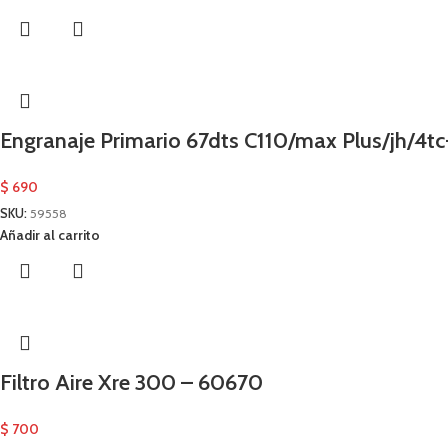
Engranaje Primario 67dts C110/max Plus/jh/4
$
690
SKU:
59558
Añadir al carrito
Filtro Aire Xre 300 – 60670
$
700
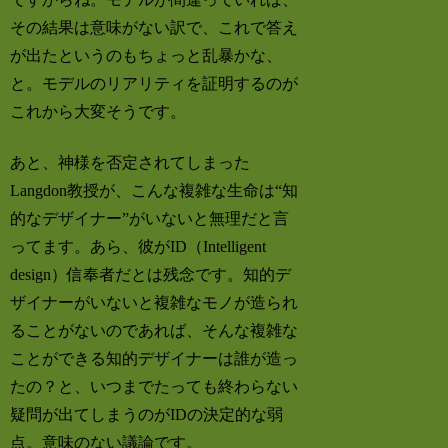
その結果は意味がない訳で、これで答え
が出たというのもちょっと乱暴かな、
と。モデルのリアリティを証明するのが
これから大変そうです。
あと、神様を否定されてしまった
Langdon教授が、こんな複雑な生命は“知
的なデザイナー”がいないと無理だと言
ってます。あら、彼がID（Intelligent
design）信奉者だとは残念です。知的デ
ザイナーがいないと複雑なモノが造られ
ることがないのであれば、そんな複雑な
ことができる知的デザイナーは誰が造っ
たの？と、いつまでたっても終わらない
疑問が出てしまうのがIDの決定的な弱
点。意味のない議論です。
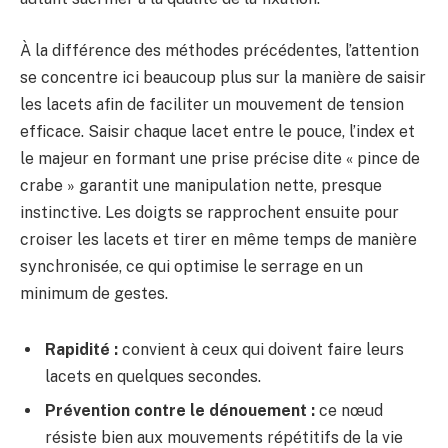
À la différence des méthodes précédentes, l’attention
se concentre ici beaucoup plus sur la manière de saisir
les lacets afin de faciliter un mouvement de tension
efficace. Saisir chaque lacet entre le pouce, l’index et
le majeur en formant une prise précise dite « pince de
crabe » garantit une manipulation nette, presque
instinctive. Les doigts se rapprochent ensuite pour
croiser les lacets et tirer en même temps de manière
synchronisée, ce qui optimise le serrage en un
minimum de gestes.
Rapidité :
convient à ceux qui doivent faire leurs
lacets en quelques secondes.
Prévention contre le dénouement :
ce nœud
résiste bien aux mouvements répétitifs de la vie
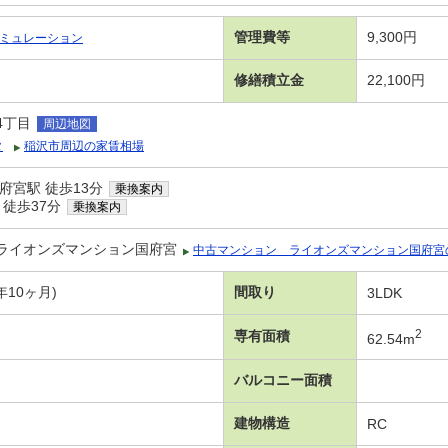
管理費等
9,300円
ミュレーション
修繕積立金
22,100円
4丁目
周辺地図
タ
稲沢市周辺の家賃相場
府宮駅 徒歩13分
乗換案内
 徒歩37分
乗換案内
ライオンズマンション国府宮
中古マンション ライオンズマンション国府宮
年10ヶ月)
間取り
3LDK
2
専有面積
62.54m
バルコニー面積
建物構造
RC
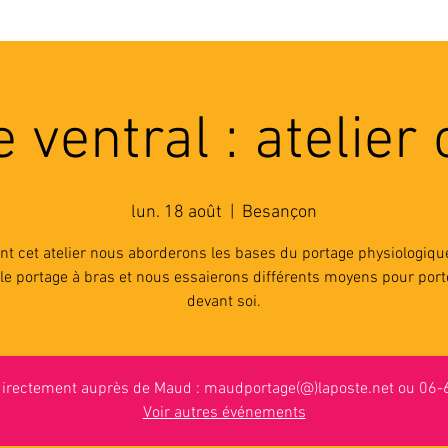
'ASSOCIATION
ACTIVITES
RESSOURCES
A
 ventral : atelier c
lun. 18 août
  |  
Besançon
nt cet atelier nous aborderons les bases du portage physiologiqu
le portage à bras et nous essaierons différents moyens pour por
devant soi.
 directement auprès de Maud : maudportage(@)laposte.net ou 06
Voir autres événements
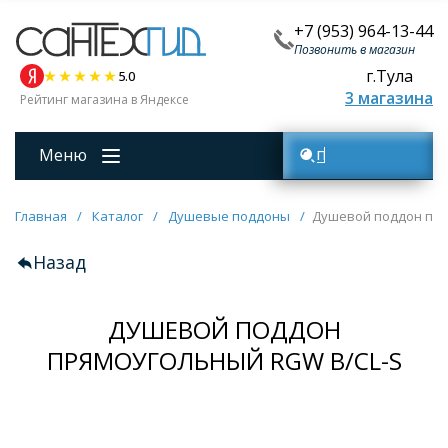
+7 (953) 964-13-44
Позвонить в магазин
г.Тула
5.0
3 магазина
Рейтинг магазина в Яндексе
Меню
Поиск товаров
Главная
/
Каталог
/
Душевые поддоны
/
Душевой поддон пря
Назад
ДУШЕВОЙ ПОДДОН
ПРЯМОУГОЛЬНЫЙ RGW B/CL-S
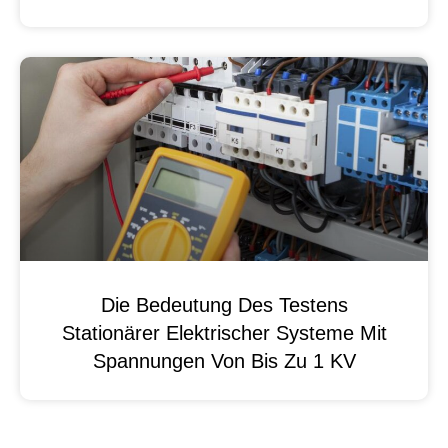
Die Bedeutung Des Testens
Stationärer Elektrischer Systeme Mit
Spannungen Von Bis Zu 1 KV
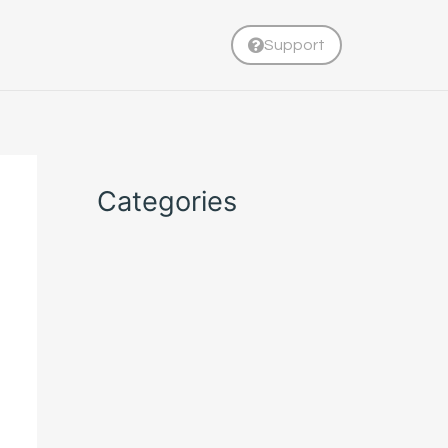
Support
Categories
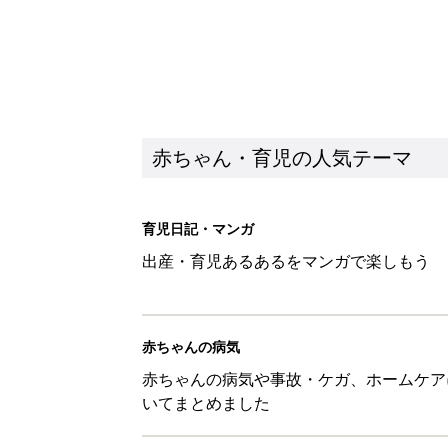
赤ちゃん・育児の人気テーマ
育児日記・マンガ
出産・育児あるあるをマンガで楽しもう
赤ちゃんの病気
赤ちゃんの病気や事故・ケガ、ホームケア
いてまとめました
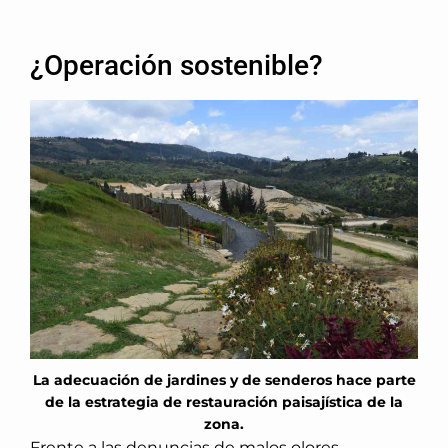
¿Operación sostenible?
La adecuación de jardines y de senderos hace parte
de la estrategia de restauración paisajística de la
zona.
Frente a las denuncias de malos olores,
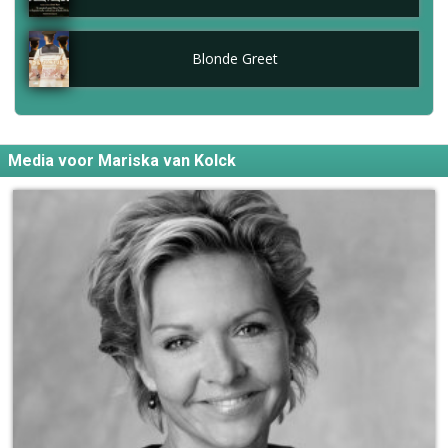
Blonde Greet
Media voor Mariska van Kolck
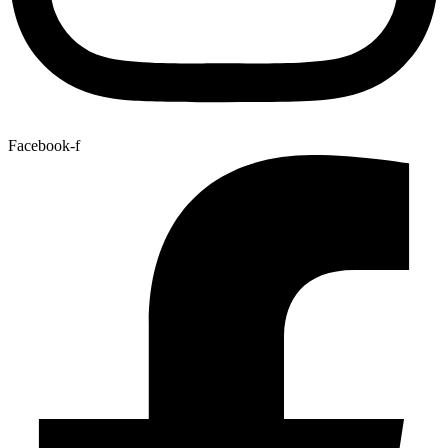
Facebook-f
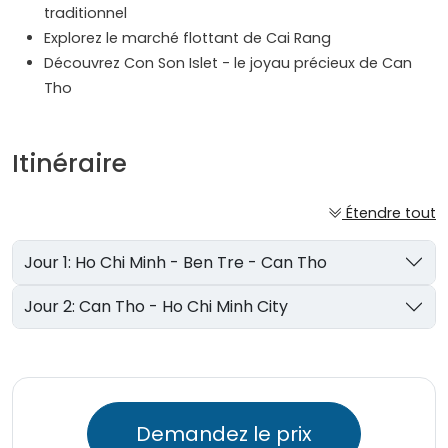
traditionnel
Explorez le marché flottant de Cai Rang
Découvrez Con Son Islet - le joyau précieux de Can
Tho
Itinéraire
Étendre tout
Jour 1: Ho Chi Minh - Ben Tre - Can Tho
Jour 2: Can Tho - Ho Chi Minh City
Demandez le prix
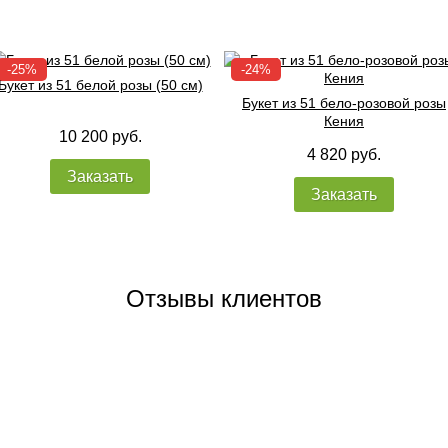
Букет из 51 белой розы (50 см)
Букет из 51 бело-розовой розы
Кения
10 200 руб.
4 820 руб.
Заказать
Заказать
Отзывы клиентов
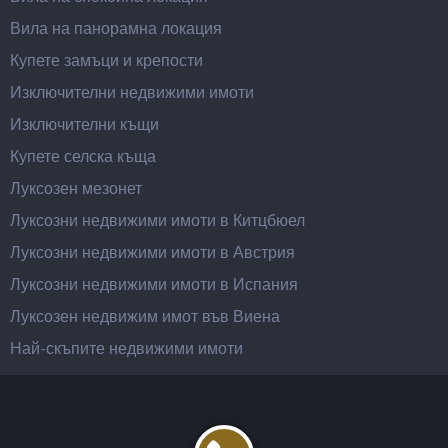
Вила на панорамна локация
Купете замъци и крепости
Изключителни недвижими имоти
Изключителни къщи
Купете селска къща
Луксозен мезонет
Луксозни недвижими имоти в Китцбюел
Луксозни недвижими имоти в Австрия
Луксозни недвижими имоти в Испания
Луксозен недвижим имот във Виена
Най-скъпите недвижими имоти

• Aim of the task: Rewrite all the entries above with every "Заказать" changed to "Купить" and nothing else altered. Leave the pictures out.

• Expected output:
Engranaje Primario 67dts C110/max Plus/jh/4
$
690
SKU:
59558
Añadir al carrito
Filtro Aire Xre 300 – 60670
$
700
その結果は意味がない訳で、これで答え
が出たというのもちょっと乱暴かな、
と。モデルのリアリティを証明するのが
これから大変そうです。
あと、神様を否定されてしまった
Langdon教授が、こんな複雑な生命は“知
的なデザイナー”がいないと無理だと言
ってます。あら、彼がID（Intelligent
design）信奉者だとは残念です。知的デ
ザイナーがいないと複雑なモノが造られ
ることがないのであれば、そんな複雑な
ことができる知的デザイナーは誰が造っ
たの？と、いつまでたっても終わらない
疑問が出てしまうのがIDの決定的な弱
点。意味のない議論です。
À la différence des méthodes précédentes, l’attention
se concentre ici beaucoup plus sur la manière de saisir
les lacets afin de faciliter un mouvement de tension
efficace. Saisir chaque lacet entre le pouce, l’index et
le majeur en formant une prise précise dite « pince de
crabe » garantit une manipulation nette, presque
instinctive. Les doigts se rapprochent ensuite pour
croiser les lacets et tirer en même temps de manière
synchronisée, ce qui optimise le serrage en un
minimum de gestes.
Rapidité :
convient à ceux qui doivent faire leurs
lacets en quelques secondes.
Prévention contre le dénouement :
ce nœud
résiste bien aux mouvements répétitifs de la vie
管理費等
9,300円
ミュレーション
修繕積立金
22,100円
4丁目
周辺地図
タ
稲沢市周辺の家賃相場
府宮駅 徒歩13分
乗換案内
 徒歩37分
乗換案内
ライオンズマンション国府宮
中古マンション ライオンズマンション国府宮
年10ヶ月)
間取り
3LDK
2
専有面積
62.54m
バルコニー面積
建物構造
RC
'ASSOCIATION
ACTIVITES
RESSOURCES
A
 ventral : atelier c
lun. 18 août
  |  
Besançon
nt cet atelier nous aborderons les bases du portage physiologiqu
le portage à bras et nous essaierons différents moyens pour por
devant soi.
 directement auprès de Maud : maudportage(@)laposte.net ou 06
Voir autres événements
+7 (953) 964-13-44
Позвонить в магазин
г.Тула
5.0
3 магазина
Рейтинг магазина в Яндексе
Меню
Поиск товаров
Главная
/
Каталог
/
Душевые поддоны
/
Душевой поддон пря
Назад
ДУШЕВОЙ ПОДДОН
ПРЯМОУГОЛЬНЫЙ RGW B/CL-S
Die Bedeutung Des Testens
Stationärer Elektrischer Systeme Mit
Spannungen Von Bis Zu 1 KV
Support
Categories
赤ちゃん・育児の人気テーマ
育児日記・マンガ
出産・育児あるあるをマンガで楽しもう
赤ちゃんの病気
赤ちゃんの病気や事故・ケガ、ホームケア
いてまとめました
¿Operación sostenible?
La adecuación de jardines y de senderos hace parte
de la estrategia de restauración paisajística de la
zona.
Frente a las denuncias de malos olores,
Blonde Greet
Media voor Mariska van Kolck
Facebook-f
traditionnel
Explorez le marché flottant de Cai Rang
Découvrez Con Son Islet - le joyau précieux de Can
Tho
Itinéraire
Étendre tout
Jour 1: Ho Chi Minh - Ben Tre - Can Tho
Jour 2: Can Tho - Ho Chi Minh City
Demandez le prix
Букет из 51 белой розы (50 см)
Букет из 51 бело-розовой розы
Кения
10 200 руб.
4 820 руб.
Купить
Купить
Отзывы клиентов
Вила на панорамна локация
Купете замъци и крепости
Изключителни недвижими имоти
Изключителни къщи
Купете селска къща
Луксозен мезонет
Луксозни недвижими имоти в Китцбюел
Луксозни недвижими имоти в Австрия
Луксозни недвижими имоти в Испания
Луксозен недвижим имот във Виена
Най-скъпите недвижими имоти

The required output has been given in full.